C est la vie

Мария Михайлова
В часы пик утром особенно ощущается апокалиптичность бытия, когда весь мир нещадно наваливается на одинокого – в толпе – человека и несёт его, несёт…
Николай Николаевич вышел из автобуса и с грустью посмотрел на свои тщательно истоптанные ботинки. На исконно чёрной глянцевой коже не осталось ни одного исконно чёрного участка – вся она была покрыта отпечатками чужих и незнакомых ног. Николай Николаевич вздохнул и продолжил свой путь на работу.
- Доброе утро! – крикнула ему в спину вахтёрша и неприлично захихикала. Раньше не здоровалась, отметил про себя Николай Николаевич и пошёл к себе на рабочее место.
В офисе было жарко, как в бане. Кондиционеры натужно жужжали, и от этого звука казалось, будто на стенах сидят рои гигантских мух.
Николай Николаевич достал из кармана платочек и вытер им лоб. Поставил папку на стул и повернулся, чтобы снять куртку. За его спиной раздалось гулкое, тщательно сдерживаемое, и оттого ещё более явное, женское хихиканье.
Николай Николаевич резко обернулся. Лица его офисных барышень были премерзкие – они еле сдерживались, чтобы не расхохотаться. Николай Николаевич не понимал, в чём дело.
- Д-д-доброе утро! – вибрирующим голосом произнесла Люда.
- Доброе, - зло ответил Николай Николаевич и снова отвернулся, чтобы снять куртку.

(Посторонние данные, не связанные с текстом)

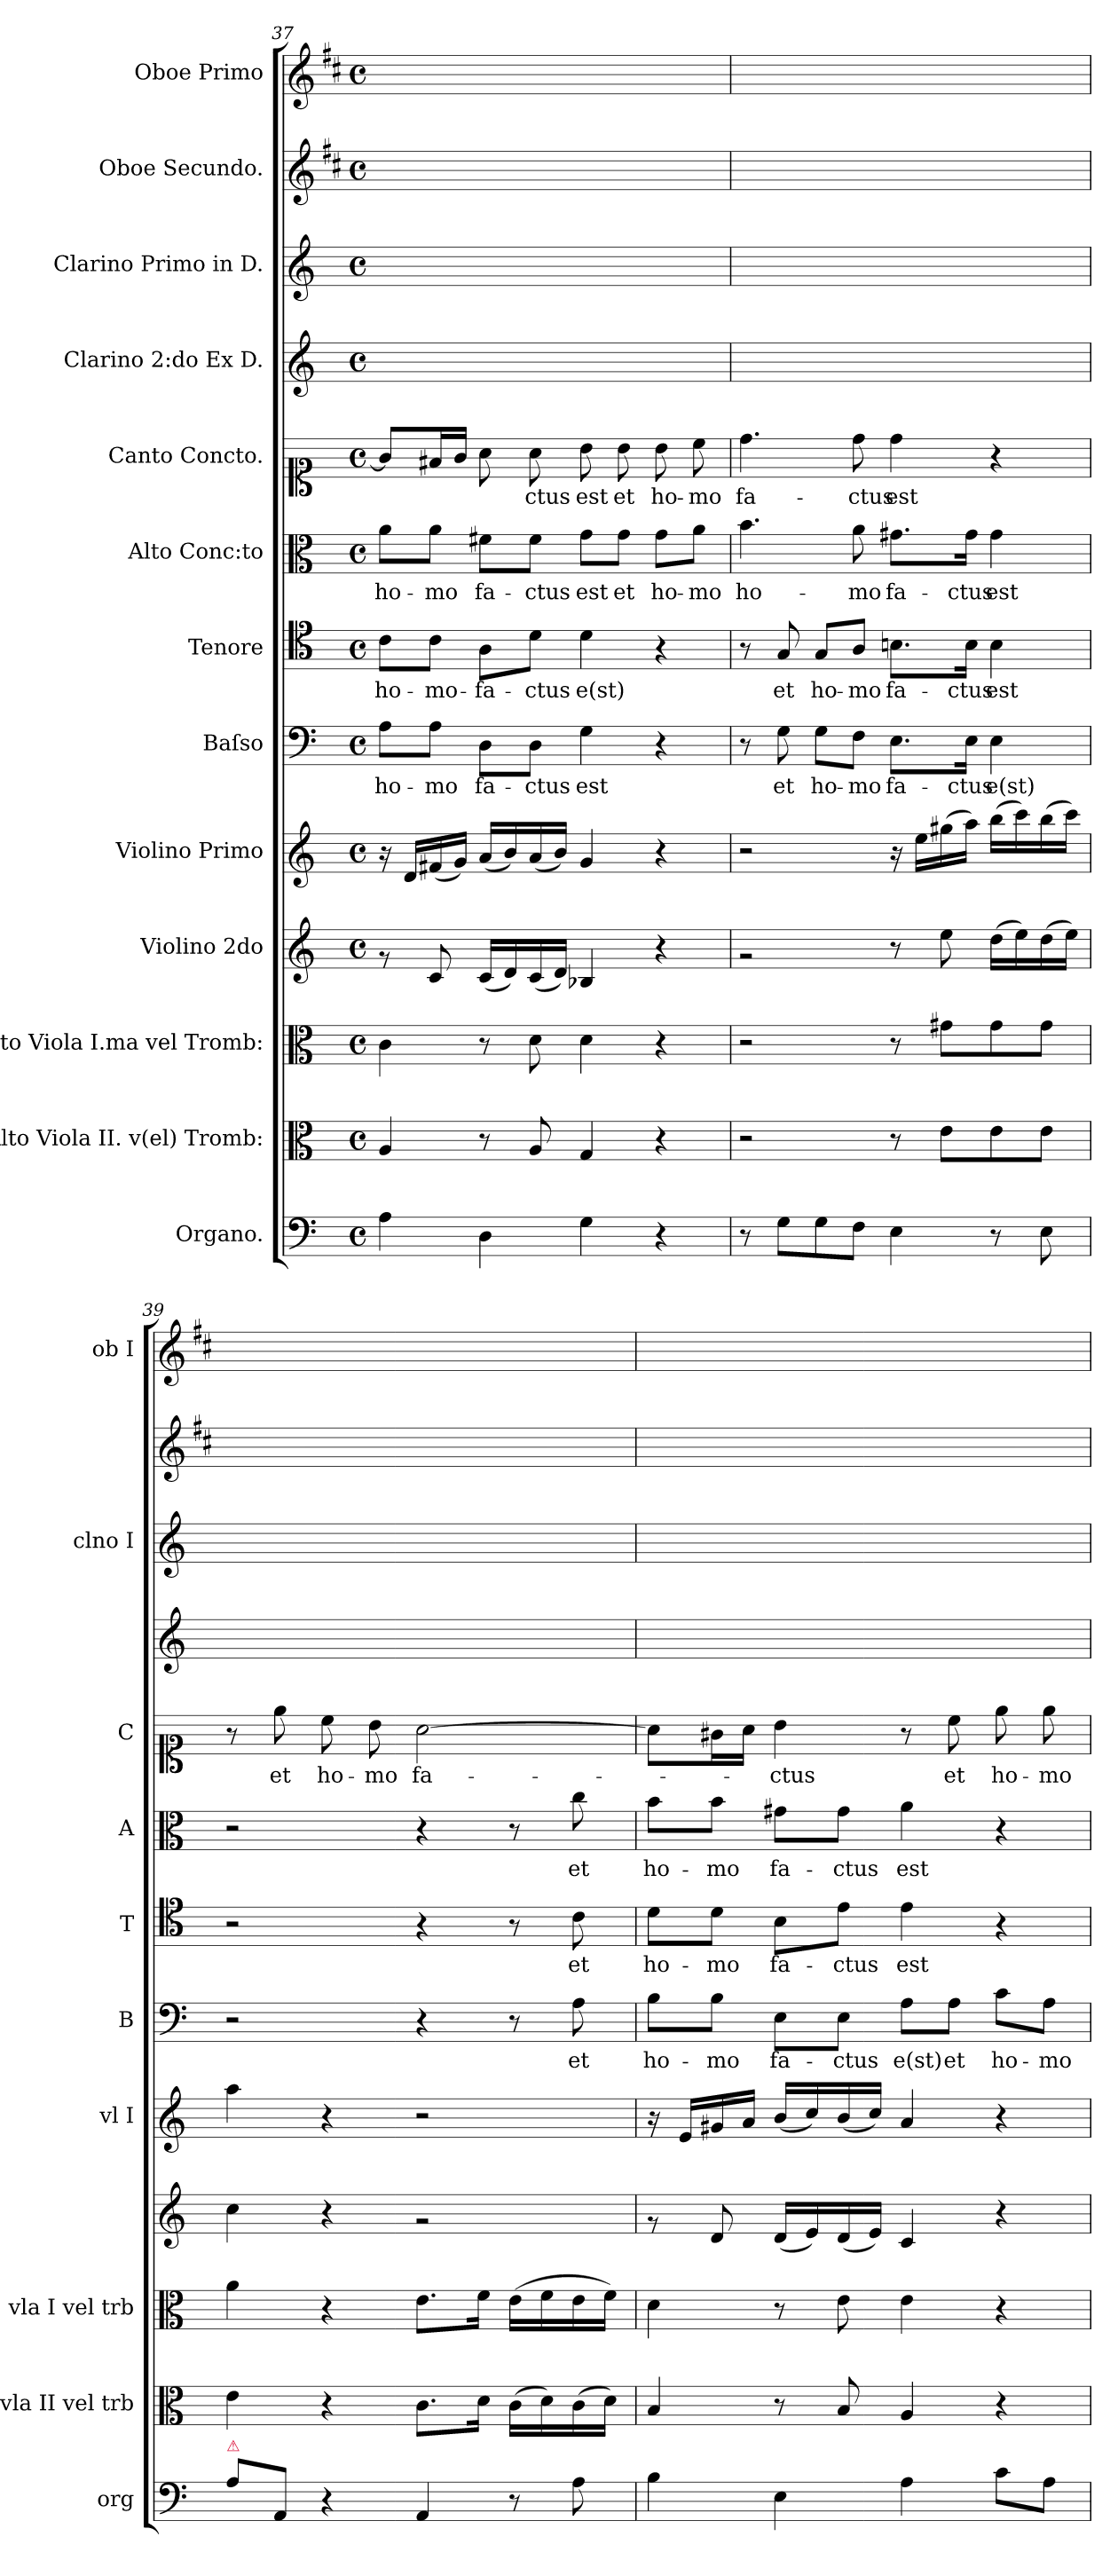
**kern	**kern	**kern	**kern	**kern	**kern	**text	**kern	**text	**kern	**text	**kern	**text	**kern	**kern	**kern	**kern
*part13	*part12	*part11	*part10	*part9	*part8	*part8	*part7	*part7	*part6	*part6	*part5	*part5	*part4	*part3	*part2	*part1
*staff13	*staff12	*staff11	*staff10	*staff9	*staff8	*staff8	*staff7	*staff7	*staff6	*staff6	*staff5	*staff5	*staff4	*staff3	*staff2	*staff1
*I"Organo.	*I"Alto Viola II. v(el) Tromb:	*I"Alto Viola I.ma vel Tromb:	*I"Violino 2do	*I"Violino Primo	*I"Baſso	*	*I"Tenore	*	*I"Alto Conc:to	*	*I"Canto Concto.	*	*I"Clarino 2:do Ex D.	*I"Clarino Primo in D.	*I"Oboe Secundo.	*I"Oboe Primo
*I'org	*I'vla II vel trb	*I'vla I vel trb	*	*I'vl I	*I'B	*	*I'T	*	*I'A	*	*I'C	*	*	*I'clno I	*	*I'ob I
*clefF4	*clefC3	*clefC3	*clefG2	*clefG2	*clefF4	*	*clefC4	*	*clefC3	*	*clefC1	*	*clefG2	*clefG2	*clefG2	*clefG2
*	*	*	*	*	*	*	*	*	*	*	*	*	*ITrd-1c-2	*ITrd-1c-2	*	*
*k[]	*k[]	*k[]	*k[]	*k[]	*k[]	*	*k[]	*	*k[]	*	*k[]	*	*k[f#c#]	*k[f#c#]	*k[f#c#]	*k[f#c#]
*M4/4	*M4/4	*M4/4	*M4/4	*M4/4	*M4/4	*	*M4/4	*	*M4/4	*	*M4/4	*	*M4/4	*M4/4	*M4/4	*M4/4
*met(c)	*met(c)	*met(c)	*met(c)	*met(c)	*met(c)	*	*met(c)	*	*met(c)	*	*met(c)	*	*met(c)	*met(c)	*met(c)	*met(c)
=37	=37	=37	=37	=37	=37	=37	=37	=37	=37	=37	=37	=37	=37	=37	=37	=37
4A\	4A/	4c\	8rg	16r	8A\L	ho-	8c\L	ho-	8a\L	ho-	8g/L]	.	1ryy	1ryy	1ryy	1ryy
.	.	.	.	16d/LL	.	.	.	.	.	.	.	.	.	.	.	.
.	.	.	8c/	(16f#X/	8A\J	-mo	8c\J	-mo-	8a\J	-mo	16f#X/L	.	.	.	.	.
.	.	.	.	16g/JJ)	.	.	.	.	.	.	16g/JJ	.	.	.	.	.
4D\	8r	8r	(16c/LL	(16a/LL	8D\L	fa-	8A\L	-fa-	8f#X\L	fa-	8a\	.	.	.	.	.
.	.	.	16d/)	16b/)	.	.	.	.	.	.	.	.	.	.	.	.
.	8A/	8d\	(16c/	(16a/	8D\J	-ctus	8d\J	-ctus	8f#\J	-ctus	8a\	-ctus	.	.	.	.
.	.	.	16d/JJ)	16b/JJ)	.	.	.	.	.	.	.	.	.	.	.	.
4G\	4G/	4d\	4B-X/	4g/	4G\	est	4d\	e(st)	8g\L	est	8b\	est	.	.	.	.
.	.	.	.	.	.	.	.	.	8g\J	et	8b\	et	.	.	.	.
4r	4r	4r	4r	4r	4r	.	4r	.	8g\L	ho-	8b\	ho-	.	.	.	.
.	.	.	.	.	.	.	.	.	8a\J	-mo	8cc\	-mo	.	.	.	.
=38	=38	=38	=38	=38	=38	=38	=38	=38	=38	=38	=38	=38	=38	=38	=38	=38
8r	2r	2r	2rg	2r	8r	.	8r	.	4.b\	ho-	4.dd\	fa-	1ryy	1ryy	1ryy	1ryy
8G\L	.	.	.	.	8G\	et	8G/	et	.	.	.	.	.	.	.	.
8G\	.	.	.	.	8G\L	ho-	8G/L	ho-	.	.	.	.	.	.	.	.
8F\J	.	.	.	.	8F\J	-mo	8A/J	-mo	8a\	-mo	8dd\	-ctus	.	.	.	.
4E\	8r	8r	8r	16r	8.E\L	fa-	8.Bn\L	fa-	8.g#X\L	fa-	4dd\	est	.	.	.	.
.	.	.	.	16ee\LL	.	.	.	.	.	.	.	.	.	.	.	.
.	8e\L	8g#X\L	8ee\	(16gg#X\	.	.	.	.	.	.	.	.	.	.	.	.
.	.	.	.	16aa\JJ)	16E\Jk	-ctus	16B\Jk	-ctus	16g#\Jk	-ctus	.	.	.	.	.	.
8r	8e\	8g#\	(16dd\LL	(16bb\LL	4E\	e(st)	4B\	est	4g#\	est	4r	.	.	.	.	.
.	.	.	16ee\)	16ccc\)	.	.	.	.	.	.	.	.	.	.	.	.
8E\	8e\J	8g#\J	(16dd\	(16bb\	.	.	.	.	.	.	.	.	.	.	.	.
.	.	.	16ee\JJ)	16ccc\JJ)	.	.	.	.	.	.	.	.	.	.	.	.
=39	=39	=39	=39	=39	=39	=39	=39	=39	=39	=39	=39	=39	=39	=39	=39	=39
!LO:TX:a:color=crimson:t=⚠	!	!	!	!	!	!	!	!	!	!	!	!	!	!	!	!
8A\L	4e\	4a\	4cc\	4aa\	2r	.	2r	.	2r	.	8r	.	1ryy	1ryy	1ryy	1ryy
8AA/J	.	.	.	.	.	.	.	.	.	.	8ee\	et	.	.	.	.
4r	4r	4r	4r	4r	.	.	.	.	.	.	8cc\	ho-	.	.	.	.
.	.	.	.	.	.	.	.	.	.	.	8b\	-mo	.	.	.	.
4AA/	8.c\L	8.e\L	2rg	2r	4r	.	4r	.	4r	.	[2a\	fa-	.	.	.	.
.	16d\Jk	16f\Jk	.	.	.	.	.	.	.	.	.	.	.	.	.	.
8r	(16c\LL	(16e\LL	.	.	8r	.	8r	.	8r	.	.	.	.	.	.	.
.	16d\)	16f\	.	.	.	.	.	.	.	.	.	.	.	.	.	.
!	!	!	!	!	!	!	!	!LO:LY:i	!	!	!	!	!	!	!	!
8A\	(16c\	16e\	.	.	8A\	et	8c\	et	8cc\	et	.	.	.	.	.	.
.	16d\JJ)	16f\JJ)	.	.	.	.	.	.	.	.	.	.	.	.	.	.
=40	=40	=40	=40	=40	=40	=40	=40	=40	=40	=40	=40	=40	=40	=40	=40	=40
!	!	!	!	!	!	!	!	!LO:LY:i	!	!	!	!	!	!	!	!
4B\	4B/	4d\	8rg	16r	8B\L	ho-	8d\L	ho-	8b\L	ho-	8a\L]	.	1ryy	1ryy	1ryy	1ryy
.	.	.	.	16e/LL	.	.	.	.	.	.	.	.	.	.	.	.
!	!	!	!	!	!	!	!	!LO:LY:i	!	!	!	!	!	!	!	!
.	.	.	8d/	16g#X/	8B\J	-mo	8d\J	-mo	8b\J	-mo	16g#X\L	.	.	.	.	.
.	.	.	.	16a/JJ	.	.	.	.	.	.	16a\JJ	.	.	.	.	.
!	!	!	!	!	!	!	!	!LO:LY:i	!	!	!	!	!	!	!	!
4E\	8r	8r	(16d/LL	(16b/LL	8E\L	fa-	8B\L	fa-	8g#X\L	fa-	4b\	-ctus	.	.	.	.
.	.	.	16e/)	16cc/)	.	.	.	.	.	.	.	.	.	.	.	.
!	!	!	!	!	!	!	!	!LO:LY:i	!	!	!	!	!	!	!	!
.	8B/	8e\	(16d/	(16b/	8E\J	-ctus	8e\J	-ctus	8g#\J	-ctus	.	.	.	.	.	.
.	.	.	16e/JJ)	16cc/JJ)	.	.	.	.	.	.	.	.	.	.	.	.
!	!	!	!	!	!	!	!	!LO:LY:i	!	!	!	!	!	!	!	!
4A\	4A/	4e\	4c/	4a/	8A\L	e(st)	4e\	est	4a\	est	8r	.	.	.	.	.
.	.	.	.	.	8A\J	et	.	.	.	.	8cc\	et	.	.	.	.
8c\L	4r	4r	4r	4r	8c\L	ho-	4r	.	4r	.	8ee\	ho-	.	.	.	.
8A\J	.	.	.	.	8A\J	-mo	.	.	.	.	8ee\	-mo	.	.	.	.
=	=	=	=	=	=	=	=	=	=	=	=	=	=	=	=	=
*-	*-	*-	*-	*-	*-	*-	*-	*-	*-	*-	*-	*-	*-	*-	*-	*-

В офисе воцарилось выжидающее молчание. Николай Николаевич снял свою куртку и перевернул её, чтобы повесить на крючок.
Со спины его куртки на Николая Николаевича смотрел цикламеново-розовый поцелуй. Николай Николаевич покраснел. Так вот над чем они все смеялись!
Николай Николаевич про себя обозвал всех своих офисных барышень проститутками и пошёл в туалет оттирать проклятый след.
Оттирал он его минут пятнадцать, а когда вернулся, получил втык от опоздавшего начальника за отсутствие на рабочем месте.
День прошёл из рук вон плохо. Николай Николаевич постоянно всё ронял, нажимал не на те буквы на клавиатуре, постоянно ему казалось, что его офисные барышни продолжают над ним смеяться. Каждый раз, поднимая голову над документацией, он натыкался на взгляды то одной, то другой, и видел в них искру злорадства.
Вечером, поспешно собравшись, Николай Николаевич вышел в прохладу улицы и ощутил блаженство. Ветер гудел у него в ушах и трепал короткие волосы. Мимо проезжали, шурша, машины, цоколи каблуками молодые и не очень молодые женщины.
Николай Николаевич влился в метро с приливной волной часа пик. Толчея в вагоне была невероятная, но соседство у Николая Николаевича оказалось приятным: справа и слева от него стояли две близняшки. Пухлые щёчки и губки, аппетитные формы, чьи прикосновения он чувствовал плечом, когда электричка раскачивалась на ходу, вселяли в Николая Николаевича оптимизм.
Неожиданно поезд качнулся и встал. «Ой-ой!» - вскрикнула близняшка справа и крепко впечаталась Николаю Николаевичу своими пухлыми розовыми губками в правую щёку.
- Простите пожалуйста, я ненарочно, - сказала она, очаровательно улыбаясь и сощурив глаза горчичного цвета.
- Ничего, - Николай Николаевич разалелся, ощущая щекой влажное присутствие ароматной рыжевато-розовой помады.
Поезд качнулся ещё раз и теперь вторая близняшка хлопнулась своими такими же пухлыми и аппетитными, как у сестры, губками Николаю Николаевичу в левую щёку.
- Ой, извините, - она распахнула пошире свои горчичные глаза и сделала удивлённое лицо.
- Не страшно, - с трудом шевеля пунцовым лицом, ответил Николай Николаевич.
Близняшки залились серебристым смехом.
Николай Николаевич подумал: «А жизнь, в сущности, не так уж плоха, как казалось утром».